Historicamente, os meses de maio e junho concentram maior demanda por mão de obra no campo em Goiás, período marcado pelo avanço das atividades agrícolas e pelo aumento das operações nas principais cadeias produtivas do Estado. Esse comportamento sazonal costuma sustentar picos de contratação na agropecuária, sobretudo em atividades ligadas às lavouras temporárias e aos serviços de apoio à produção rural.

O ritmo de contratações desacelerou em relação a 2025

Apesar do comportamento sazonal favorável, o setor mostrou desaceleração na comparação anual. Em maio de 2025, o saldo da agropecuária foi de 8.279 vagas; já em maio de 2026, o número recuou para 6.673 vagas, uma redução de 1.606 postos de trabalho. Ainda assim, os resultados de junho confirmam que a demanda por trabalhadores no setor agropecuário permanece ativa em Goiás, sustentando parte relevante da geração de empregos formais no Estado.

O movimento observado em Goiás acompanha, com intensidade própria, o comportamento nacional do setor. Segundo o Novo CAGED, a agropecuária brasileira registrou saldo positivo de 40.853 novas vagas no acumulado do primeiro semestre de 2026, enquanto o mercado formal do país como um todo somou 921.645 empregos no mesmo período, resultado de 2,22 milhões de admissões e 2,07 milhões de desligamentos apenas em junho. Portal MTPortal MT

Quais atividades do agro mais empregaram em Goiás

Entre as atividades que mais contribuíram para a geração de empregos formais na agropecuária goiana no primeiro semestre de 2026, destacam-se:

  • Produção de lavouras temporárias: 4.515 vagas;
  • Atividades de apoio à agricultura e à pecuária: 2.369 vagas;
  • Horticultura e floricultura: 740 vagas;
  • Pecuária: 296 vagas;
  • Produção de sementes e mudas: 117 vagas;
  • Produção de lavouras permanentes: 52 vagas;
  • Pesca, aquicultura e produção florestal: 12 vagas cada.

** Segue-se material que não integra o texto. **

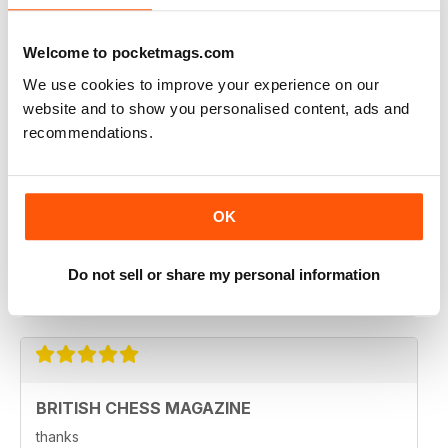
BRITISH CHESS MAGAZINE
Welcome to pocketmags.com
One of my favorite magazines.
We use cookies to improve your experience on our
Recensito 08 febbraio 2021
website and to show you personalised content, ads and
recommendations.
BRITISH CHESS MAGAZINE
OK
Excellent magazine...Missing Nick pert's Endgame
column or Speelman endgame column; Any chance of
a Sadler column
Regards
Do not sell or share my personal information
Recensito 25 maggio 2020
BRITISH CHESS MAGAZINE
thanks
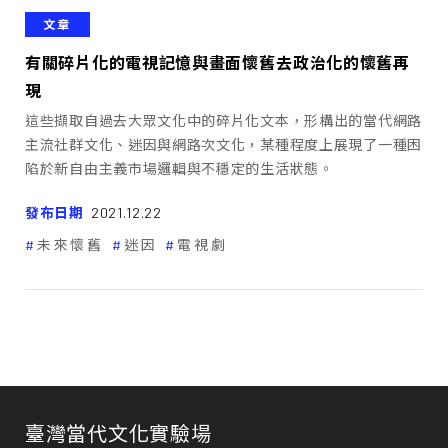
文章
有關碎片化的電視記憶與畫面懷舊――去政治化的懷舊再
現
這些擷取自過去大眾文化中的碎片化文本，形構出的當代網路
主流社群文化、迷因與網路次文化，某種程度上展現了一種困
陷於新自由主義市場邏輯與不穩定的生活狀態。
發布日期
2021.12.22
未來懷舊
迷因
電視劇
臺灣當代文化實驗場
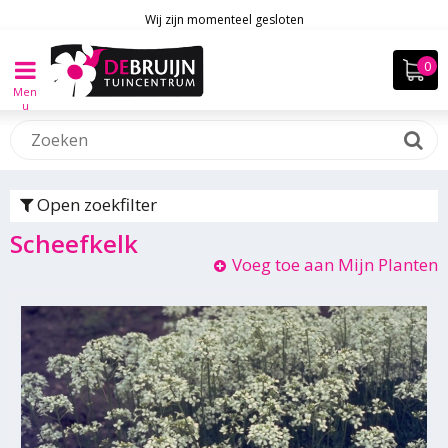
Wij zijn momenteel gesloten
Men
u
Open zoekfilter
Scheefkelk
Voeg toe aan Mijn Planten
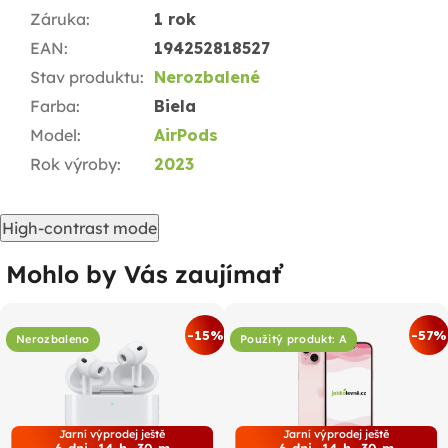
Záruka
:
1 rok
EAN
:
194252818527
Stav produktu
:
Nerozbalené
Farba
:
Biela
Model
:
AirPods
Rok výroby
:
2023
High-contrast mode
Mohlo by Vás zaujímať
-15%
-57%
Nerozbaleno
Použitý produkt: A
Jarní výprodej ještě
Jarní výprodej ještě
6
dni
14
h
30
m
6
dni
14
h
30
m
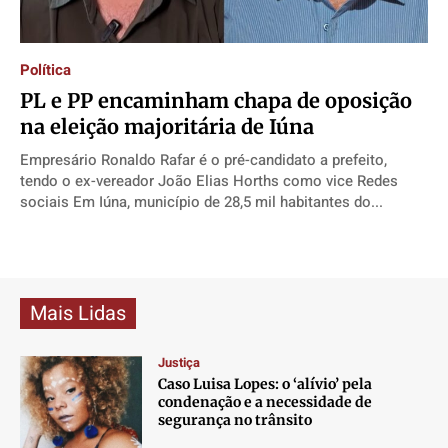
Contato
Contato
Contato
Contato
Anuncie
Anuncie
Anuncie
Anuncie
Política
PL e PP encaminham chapa de oposição
Termos de Uso
Termos de Uso
Termos de Uso
Termos de Uso
na eleição majoritária de Iúna
Privacidade
Privacidade
Privacidade
Privacidade
Empresário Ronaldo Rafar é o pré-candidato a prefeito,
tendo o ex-vereador João Elias Horths como vice Redes
sociais Em Iúna, município de 28,5 mil habitantes do...
Mais Lidas
Justiça
Caso Luisa Lopes: o ‘alívio’ pela
condenação e a necessidade de
segurança no trânsito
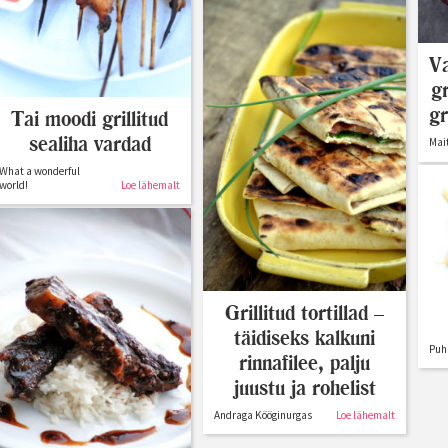
Va
g
gr
Tai moodi grillitud
sealiha vardad
Mait
What a wonderful
world!
Loe lähemalt
Grillitud tortillad –
täidiseks kalkuni
Puh
rinnafilee, palju
juustu ja rohelist
Andraga Kööginurgas
Loe lähemalt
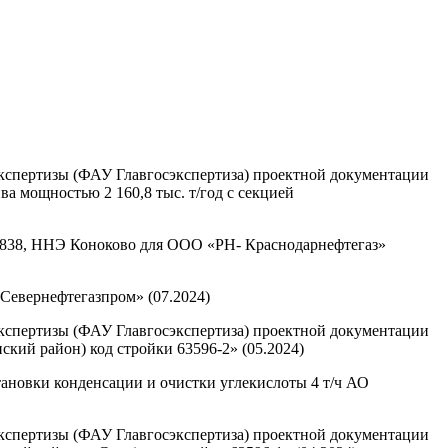
экспертизы (ФАУ Главгосэкспертиза) проектной документации
а мощностью 2 160,8 тыс. т/год с секцией
38, ННЭ Коноково для ООО «РН- Краснодарнефтегаз»
евернефтегазпром» (07.2024)
экспертизы (ФАУ Главгосэкспертиза) проектной документации
ский район) код стройки 63596-2» (05.2024)
ановки конденсации и очистки углекислоты 4 т/ч АО
экспертизы (ФАУ Главгосэкспертиза) проектной документации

Lavouras temporárias lideram a geração de vagas no campo

A produção de lavouras temporárias segue como a principal responsável pela expansão do emprego formal na agropecuária goiana, respondendo pela maior fatia das novas vagas abertas no semestre. Logo atrás aparecem as atividades de apoio à agricultura e à pecuária, essenciais para o desenvolvimento das culturas anuais e para os serviços especializados que sustentam a produção rural do Estado, como preparo de solo, colheita mecanizada e manejo de lavouras.

Qual o peso do agro na economia de Goiás

Mesmo diante da desaceleração registrada frente a 2025, o agronegócio permanece como um dos principais motores de geração de emprego, renda e desenvolvimento regional em Goiás. O setor contribui de forma direta para o dinamismo do mercado de trabalho formal no Estado, especialmente em municípios cuja economia depende das cadeias produtivas de grãos, horticultura e pecuária.

Os próximos boletins do Novo CAGED, com divulgação mensal prevista pelo MTE, devem indicar se o ritmo de contratações no campo se mantém estável ou se a desaceleração observada em relação a 2025 se aprofunda nos meses seguintes, especialmente durante o período de entressafra.